I think you're mistaken about the cost for replacement batteries. Especially if you'll go non-OEM (after all, the USB battery is "non-OEM"). I've bought two S4 batteries plus an external charger for $12. And if you want an OEM battery off of ebay, they're $11.

I like the ability to swap batteries as much for being able to effectively "refresh" my phone a year plus into it's life to go back to fresh batteries that last all day again.

Verizon pretty much owns my soul at this point. I'm thinking that I'll get the Moto X for my next phone (replacing my Galaxy Nexus). I was a bit bummed that the Nexus 5 will not work on Verizon.

Got a flyer for a sale at Big Lots starting Saturday for a $70 android tablet plus case plus keyboard.

So I thought about it and the first thing that comes to mind is, if I root it, can I get it back to stock?

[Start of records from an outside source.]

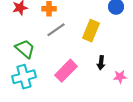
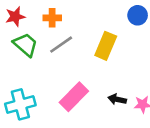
green trapezoid: (25, 49) -> (25, 45), moved
black arrow: (101, 63) -> (117, 99), moved, turned 96

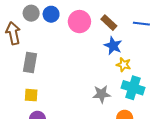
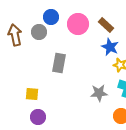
gray circle: (31, 13) -> (39, 32), moved
gray rectangle: (30, 63) -> (59, 63), moved

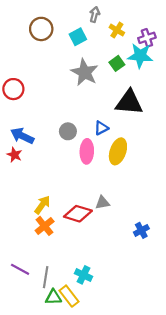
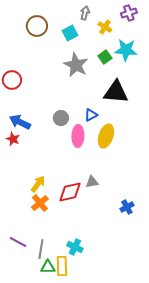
purple cross: (147, 38) -> (129, 13), moved
red diamond: (78, 214) -> (70, 192), turned -30
yellow rectangle: (69, 296) -> (62, 266), turned 36

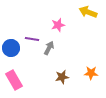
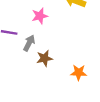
brown star: (62, 77) -> (44, 58), moved

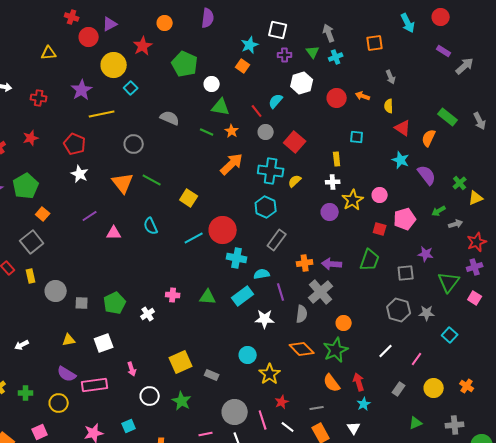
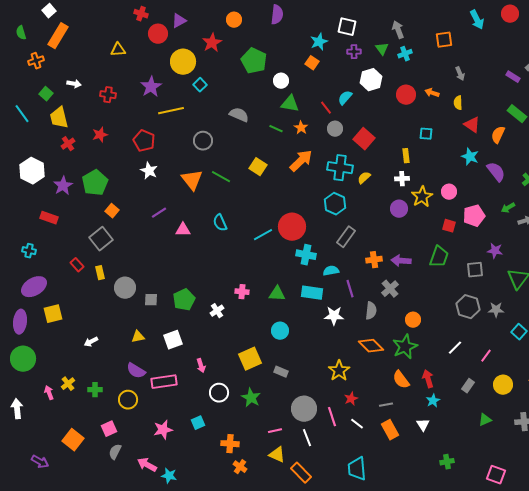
purple rectangle: (444, 51) -> (513, 77), moved
yellow square: (189, 198) -> (258, 167), moved
gray cross: (321, 292) -> (390, 289), size x0.7
cyan rectangle: (243, 296) -> (312, 293), turned 45
cyan circle: (248, 355) -> (280, 331), moved

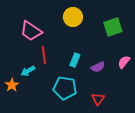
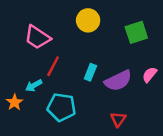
red line: (44, 55) -> (53, 66), turned 36
purple semicircle: (98, 67) -> (118, 81), size x1.6
cyan pentagon: (65, 88) -> (62, 107), moved

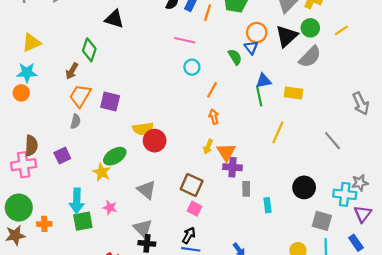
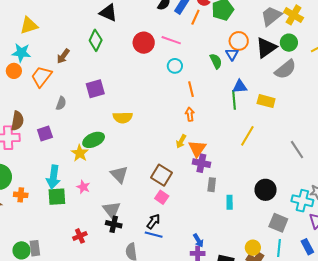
green diamond: (89, 50) -> (96, 40), moved
orange line: (212, 90) -> (191, 89), turned -49
orange trapezoid: (80, 96) -> (41, 77), moved
purple square: (110, 101) -> (95, 89), turned -36
red circle: (155, 141) -> (144, 43), moved

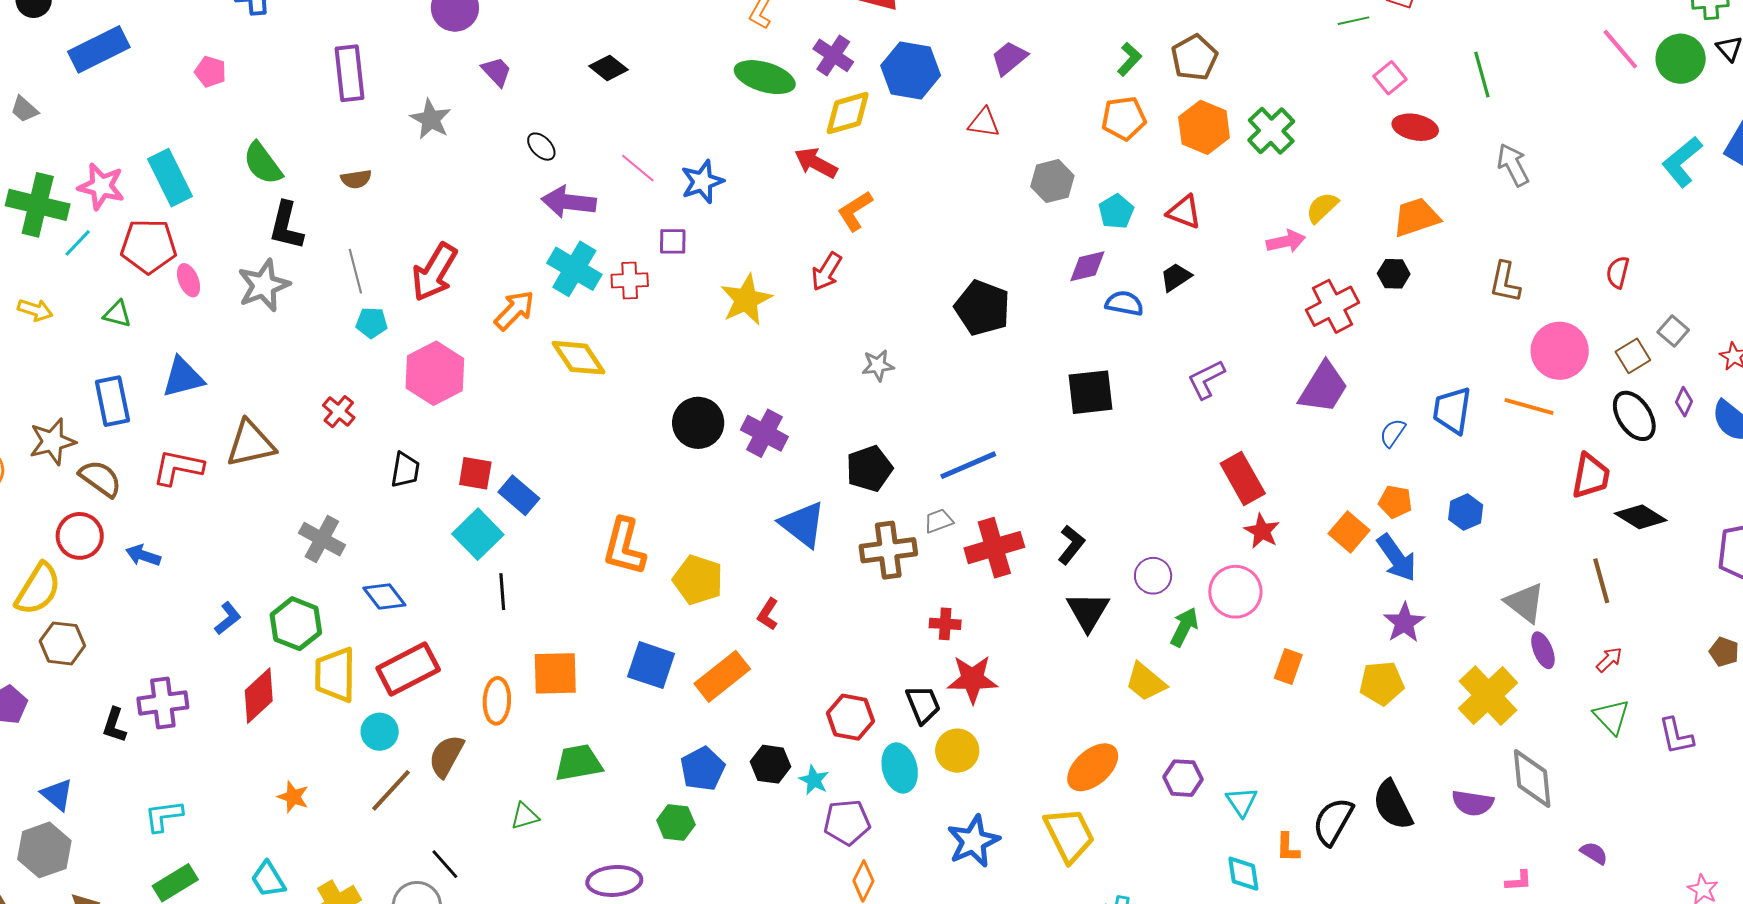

I know a $70 tablet sounds horrible, but two facts have come upon me: 1) my mom needs a new computer, 2) I merely want my dream tablet (power and stylus of a Surface Pro 2, 10" retina-like display and waterproof - in case you know of any like that :)), what I have use/slight need of is a backup computer for my PC, (cause it's hard to order off newegg when your computer is broken), plus it looks like the one on sale will be a proscan 7, described on amazon as "the cheapest functional tablet" - which is perfect.

RolandofGilead wrote:

I know a $70 tablet sounds horrible

Yes it does.

http://www.fatwallet.com/forums/hot-deals/1311907/?fwcs=ta444242

You might be able to get a 2012 Nexus 7 for $100. Much better investment I think.

The Proscan doesn't have any community support that I've been able to find (if it's the 7223). I can find no rooting instructions for it.

A 2012 Nexus 7 is worlds better. It has double the memory (512MB vs 1GB), at least double the space (4GB vs 8GB), and double the processor cores. The battery can easily be replaced. Repairs are easy and parts are readily found. You also won't have to worry about getting the latest version of Android or being stuck without community support for rooting/modification.

The keyboard case that comes with the Proscan can be found for $5-8 online. Quality-wise I think it's awful and I'd rather get a cheap bluetooth keyboard. However, it's all in what you expect.